Transports scolaires : les aléas d’Imagin R

Durant la période d’instruction obligatoire, de 6 à 16 ans, qu’ils soient instruits hors ou en établissement scolaire, les enfants ont besoin de se déplacer ici et là. Pour rejoindre une salle de classe, participer à un atelier dans un musée, visiter une exposition ou une entreprise, s’initier à une pratique avec un artisan, rencontrer un professionnel et le questionner. Pour cela, ils bénéficient d’un titre de transport particulier.

Imagin R en Ile-de-France

Cinq zones concentriques, qui partent de Paris vers les départements de banlieue 77, 78, 91, 92, 93, 94 et 95 sont couvertes par ce titre de transport qui équivaut au Navigo, ex Carte Orange, des adultes. Pour en bénéficier, il faut être âgé de moins de 26 ans et inscrit dans un établissement scolaire, au niveau primaire, secondaire ou supérieur.
Ce pass donne droit à des “bons plans” et est dézonné pendant les vacances scolaires de la zone C, les week-ends, les jours fériés et en été. Compte-tenu du prix des titres de transport, c’est un abonnement financièrement intéressant. Pourtant les “conditions simples” revendiquées ne le sont pas vraiment. Le formulaire de contact, via le site, n’autorise qu’un nombre limité de caractères qui ne permet pas toujours d’expliquer clairement la situation. En attendant que le pass soit établi, les titres de transport sont à la charge de la famille, et les délais sont de plusieurs semaines, y compris hors du rush de la rentrée. La souplesse n’est pas le fort de ce système. Si une famille souscrit un abonnement en cours d’année pour son enfant, elle doit néanmoins régler tous les mois précédents, pourtant non utilisés.

Des exclus et des pigeons

Parmi les divers exclus figurent les jeunes instruits hors école et qui pourtant se déplacent beaucoup pour participer à leurs diverses activités. Leurs titres de transport restent donc à la charge des familles.
Les pigeons, contrairement à d’autres du même nom, ne sont pas côtés au CAC 40. Ils émargent plutôt au RSA et n’enchaînent pas cette allocation avec un salaire de grand patron. Lorsque, à force d’efforts et de privations, ils arrivent à s’extraire de ce système, ne dépassant parfois le plafond que de quelques dizaines d’euros, ils s’acquittent de nouveau du montant du pass, qui avait été pris en charge par l’agence Solidarité Transport. Mais alors, bizarrement, Imagine R étant valable un an, tous les mois initialement réglés par Solidarité Transport sont réclamés à la famille. Se faire payer deux fois la même prestation est sans doute un moyen d’éviter la crise !   

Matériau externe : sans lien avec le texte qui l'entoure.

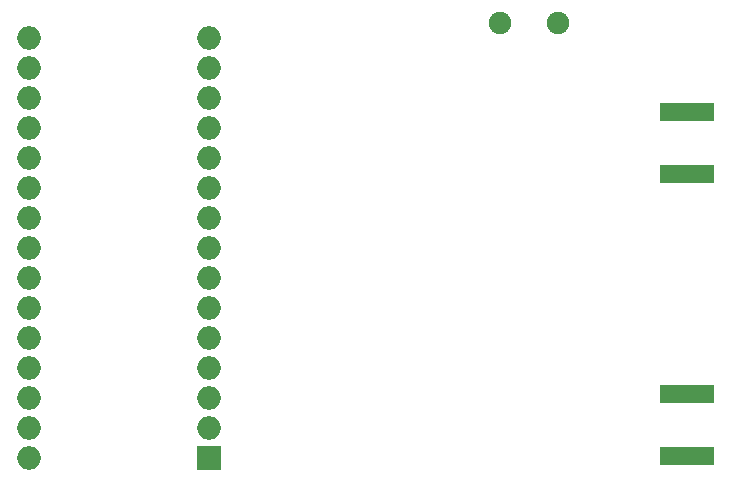
<source format=gbr>
G04 #@! TF.GenerationSoftware,KiCad,Pcbnew,6.0.0-rc1-unknown-0cca1c6~65~ubuntu16.04.1*
G04 #@! TF.CreationDate,2018-08-03T10:45:00+02:00*
G04 #@! TF.ProjectId,ArduinoSpecAn,41726475696E6F53706563416E2E6B69,1.0*
G04 #@! TF.SameCoordinates,Original*
G04 #@! TF.FileFunction,Soldermask,Bot*
G04 #@! TF.FilePolarity,Negative*
%FSLAX46Y46*%
G04 Gerber Fmt 4.6, Leading zero omitted, Abs format (unit mm)*
G04 Created by KiCad (PCBNEW 6.0.0-rc1-unknown-0cca1c6~65~ubuntu16.04.1) date Fri Aug  3 10:45:00 2018*
%MOMM*%
%LPD*%
G01*
G04 APERTURE LIST*
%ADD10R,2.000000X2.000000*%
%ADD11O,2.000000X2.000000*%
%ADD12R,4.600000X1.600000*%
%ADD13C,1.900000*%
G04 APERTURE END LIST*
D10*
G04 #@! TO.C,A1*
X125222000Y-125984000D03*
D11*
X109982000Y-92964000D03*
X125222000Y-123444000D03*
X109982000Y-95504000D03*
X125222000Y-120904000D03*
X109982000Y-98044000D03*
X125222000Y-118364000D03*
X109982000Y-100584000D03*
X125222000Y-115824000D03*
X109982000Y-103124000D03*
X125222000Y-113284000D03*
X109982000Y-105664000D03*
X125222000Y-110744000D03*
X109982000Y-108204000D03*
X125222000Y-108204000D03*
X109982000Y-110744000D03*
X125222000Y-105664000D03*
X109982000Y-113284000D03*
X125222000Y-103124000D03*
X109982000Y-115824000D03*
X125222000Y-100584000D03*
X109982000Y-118364000D03*
X125222000Y-98044000D03*
X109982000Y-120904000D03*
X125222000Y-95504000D03*
X109982000Y-123444000D03*
X125222000Y-92964000D03*
X109982000Y-125984000D03*
X125222000Y-90424000D03*
X109982000Y-90424000D03*
G04 #@! TD*
D12*
G04 #@! TO.C,J1*
X165676000Y-120560000D03*
X165676000Y-125820000D03*
G04 #@! TD*
G04 #@! TO.C,J2*
X165676000Y-96684000D03*
X165676000Y-101944000D03*
G04 #@! TD*
D13*
G04 #@! TO.C,Y1*
X149860000Y-89154000D03*
X154740000Y-89154000D03*
G04 #@! TD*
M02*

</source>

Des familles ont déjà signalé cette lourdeur administrative pénalisante à des associations de consommateurs. Faire évoluer cette réglementation est nécessaire. Soit par une action de groupe, soit que le Conseil régional d’Ile-de-France s’avise de ce dysfonctionnement tarifaire : pourquoi payer ce qui n’a pas été utilisé - et élargisse la qualité des bénéficiaires, sans ségrégation selon le mode d’instruction.